AG und LG wiesen die Klage ab. Auf die Revision der Kläger hob der BGH das Berufungsurteil auf und wies die Sache zur erneuten Verhandlung und Entscheidung an das LG zurück.

Die Gründe:
Zu Unrecht hatte das Berufungsgericht angenommen, dass die Kläger nicht berechtigt seien, einseitig die Mietstruktur zu ändern und die Kaltwasserkosten verbrauchsabhängig auf den Beklagten umzulegen. Denn mangels einer besonderen Übergangsregelung in Art. 229 § 3 EGBGB ist § 556a BGB, wonach der Vermieter abweichend von der getroffenen mietvertraglichen Regelung befugt ist, einseitig die Mietstruktur zu ändern, wenn die Betriebskosten ganz oder teilweise nach dem Verbrauch oder der Verursachung durch den Mieter erfasst werden, auch auf die vor dem Inkrafttreten des Mietrechtsreformgesetzes am 1.9.2001 bestehenden Mietverhältnisse uneingeschränkt anwendbar.
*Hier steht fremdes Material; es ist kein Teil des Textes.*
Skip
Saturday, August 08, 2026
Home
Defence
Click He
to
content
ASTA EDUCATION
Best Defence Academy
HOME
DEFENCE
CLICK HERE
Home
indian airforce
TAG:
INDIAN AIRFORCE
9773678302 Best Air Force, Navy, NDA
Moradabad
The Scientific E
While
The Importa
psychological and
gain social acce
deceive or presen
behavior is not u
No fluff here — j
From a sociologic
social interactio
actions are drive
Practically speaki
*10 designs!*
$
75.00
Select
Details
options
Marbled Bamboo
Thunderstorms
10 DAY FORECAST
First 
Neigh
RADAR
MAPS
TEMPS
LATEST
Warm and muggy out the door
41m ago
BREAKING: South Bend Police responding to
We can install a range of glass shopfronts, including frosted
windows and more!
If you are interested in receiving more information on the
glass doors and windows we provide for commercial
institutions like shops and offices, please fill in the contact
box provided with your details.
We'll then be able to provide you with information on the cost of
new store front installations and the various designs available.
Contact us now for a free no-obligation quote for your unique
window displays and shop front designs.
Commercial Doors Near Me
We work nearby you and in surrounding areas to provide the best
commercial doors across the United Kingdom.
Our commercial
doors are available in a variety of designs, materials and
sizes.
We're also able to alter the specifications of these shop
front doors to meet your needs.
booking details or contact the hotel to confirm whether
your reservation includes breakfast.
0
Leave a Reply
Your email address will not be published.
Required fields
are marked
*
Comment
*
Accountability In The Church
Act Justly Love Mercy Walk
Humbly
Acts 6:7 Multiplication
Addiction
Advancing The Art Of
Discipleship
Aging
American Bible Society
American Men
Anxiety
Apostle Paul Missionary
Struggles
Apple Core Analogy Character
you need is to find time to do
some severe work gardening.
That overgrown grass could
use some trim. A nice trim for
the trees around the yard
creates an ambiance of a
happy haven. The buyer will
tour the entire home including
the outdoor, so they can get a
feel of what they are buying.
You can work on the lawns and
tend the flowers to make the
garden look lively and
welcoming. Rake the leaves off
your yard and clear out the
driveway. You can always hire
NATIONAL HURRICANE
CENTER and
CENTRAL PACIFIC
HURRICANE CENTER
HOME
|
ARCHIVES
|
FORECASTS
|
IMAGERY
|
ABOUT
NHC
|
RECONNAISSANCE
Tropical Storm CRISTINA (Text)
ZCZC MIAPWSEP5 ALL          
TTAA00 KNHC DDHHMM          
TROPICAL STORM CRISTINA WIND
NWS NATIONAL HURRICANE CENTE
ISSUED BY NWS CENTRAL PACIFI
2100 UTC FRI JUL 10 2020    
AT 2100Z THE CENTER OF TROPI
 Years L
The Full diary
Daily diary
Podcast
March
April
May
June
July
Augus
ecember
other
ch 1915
Dies entspricht dem Willen des Gesetzgebers, der mit der Vorschrift des § 556a BGB nicht nur den sparsamen und kostenbewussten Umgang mit Energie fördern, sondern auch mehr Kostengerechtigkeit schaffen wollte. Die einseitige Änderungsbefugnis des Vermieters gilt auch dann, wenn die Parteien bislang - wie hier - keine oder nur eine teilweise gesonderte Umlage der Betriebskosten vereinbart haben. Entgegen der Auffassung des Berufungsgerichts sind Altmietverträge hiervon nicht ausgenommen. Infolgedessen konnte der Anspruch der Kläger gegen den Beklagten auf Zahlung des Nachforderungsbetrags i.H.v. 408,37 € nicht verwehrt werden.

Hinsichtlich der geltend gemachten Vorschusszahlungen für 2009 i.H.v. 420,66 € war durch den Zeitablauf Abrechnungsreife eingetreten. Für diesen Zeitraum können die Kläger Wasserkosten demnach nicht mehr als Vorschuss, sondern nur aufgrund einer Abrechnung verlangen. Insoweit wird den Klägern im weiteren Verfahren Gelegenheit zur Klageumstellung zu gewähren sein. Anders als das LG meinte, steht dem Anspruch auf Zustimmung zur Erhöhung der Miete nicht entgegen, dass das Mieterhöhungsverlangen aus Dezember 2009 aus formalen Gründen bereits deshalb unwirksam wäre, weil es von einer unzutreffenden Mietstruktur ausginge. Die Mietstruktur betrifft im Übrigen nicht die Wirksamkeit, sondern die inhaltliche Richtigkeit eines Mieterhöhungsverlangens.